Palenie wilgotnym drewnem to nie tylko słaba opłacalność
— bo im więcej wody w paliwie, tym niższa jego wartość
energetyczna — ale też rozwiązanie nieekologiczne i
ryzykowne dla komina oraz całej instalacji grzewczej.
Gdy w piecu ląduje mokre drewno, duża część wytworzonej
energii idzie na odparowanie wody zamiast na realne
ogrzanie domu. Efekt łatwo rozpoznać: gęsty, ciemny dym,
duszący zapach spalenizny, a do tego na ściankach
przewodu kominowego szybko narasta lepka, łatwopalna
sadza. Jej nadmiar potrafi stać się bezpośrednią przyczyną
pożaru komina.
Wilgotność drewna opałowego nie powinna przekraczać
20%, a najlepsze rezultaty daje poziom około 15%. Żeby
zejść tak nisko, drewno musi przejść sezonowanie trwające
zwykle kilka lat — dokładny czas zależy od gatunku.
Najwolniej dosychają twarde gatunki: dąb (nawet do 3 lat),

> Problem description
Each record above should be set down again in its exact wording.

> Completed exercise
Palenie wilgotnym drewnem to nie tylko słaba opłacalność
— bo im więcej wody w paliwie, tym niższa jego wartość
energetyczna — ale też rozwiązanie nieekologiczne i
ryzykowne dla komina oraz całej instalacji grzewczej.
Gdy w piecu ląduje mokre drewno, duża część wytworzonej
energii idzie na odparowanie wody zamiast na realne
ogrzanie domu. Efekt łatwo rozpoznać: gęsty, ciemny dym,
duszący zapach spalenizny, a do tego na ściankach
przewodu kominowego szybko narasta lepka, łatwopalna
sadza. Jej nadmiar potrafi stać się bezpośrednią przyczyną
pożaru komina.
Wilgotność drewna opałowego nie powinna przekraczać
20%, a najlepsze rezultaty daje poziom około 15%. Żeby
zejść tak nisko, drewno musi przejść sezonowanie trwające
zwykle kilka lat — dokładny czas zależy od gatunku.
Najwolniej dosychają twarde gatunki: dąb (nawet do 3 lat),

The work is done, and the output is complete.